6.3 Now, insofar as the reliance placed upon the decision of this Court in the case of Prem Singh (supra) by the learned counsel appearing on behalf of the appellants is concerned, the reliance placed upon the said decision is absolutely misplaced. In the said case, this Court was considering the validity of Rule 3(8) of the U.P. Retirement Benefit Rules, 1961, under which the entire service rendered as work charged was not to be counted for qualifying service for pension. To that, this Court has observed and held that after rendering service as work charged for number of years in the Government establishment / department, denying them the pension on the ground that they have not completed the qualifying service for pension would be unjust, arbitrary and illegal. Therefore, this Court has observed and held that their services rendered as work charged shall be considered / counted for qualifying service. This Court has not observed and held that the entire service rendered as work charged shall be considered / counted for the quantum of pension / pension. The decision of this Court in the case of Prem Singh (supra), therefore, would be restricted to the counting of service rendered as work charged for qualifying service for pension."

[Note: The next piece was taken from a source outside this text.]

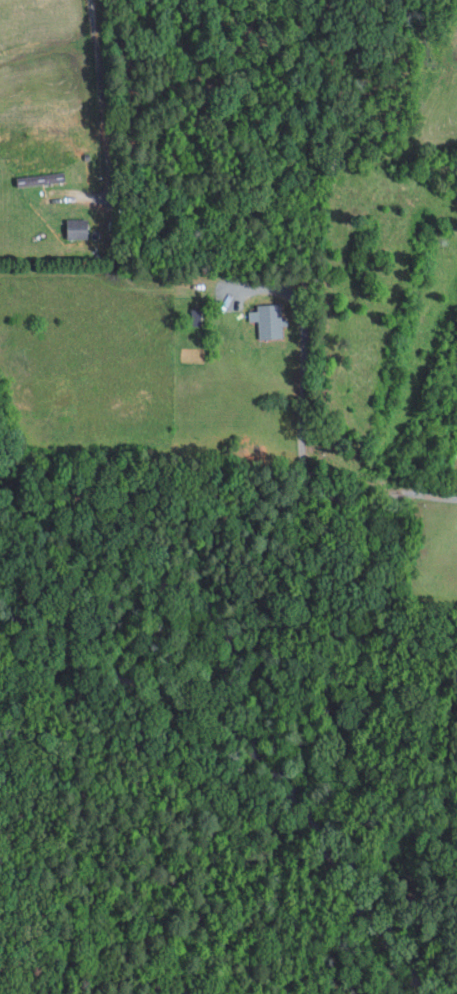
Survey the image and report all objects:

7. The facts in the case are squarely covered by the decision in case of of Udai Pratap Thakur (supra) in as much as the writ petitioner otherwise was receiving pension, after the length of service was determined taking into consideration his substantive appointment on 01.04.1982. It was not a case that the qualifying service was falling short for the purposes of payment of pension as was the exigency in the case of Prem Singh (supra). In such circumstances, the pension already accorded to the respondent-petitioner is not liable to be modified by counting his services rendered in the work charge establishment. We find that learned Single Judge has failed to consider the matter in the correct prospective.
8. In that view of the matter, this special appeal succeeds and is allowed. The judgment and order dated 23.03.2023 passed by learned Single Judge is set aside. The writ petition filed by the respondent is accordingly dismissed.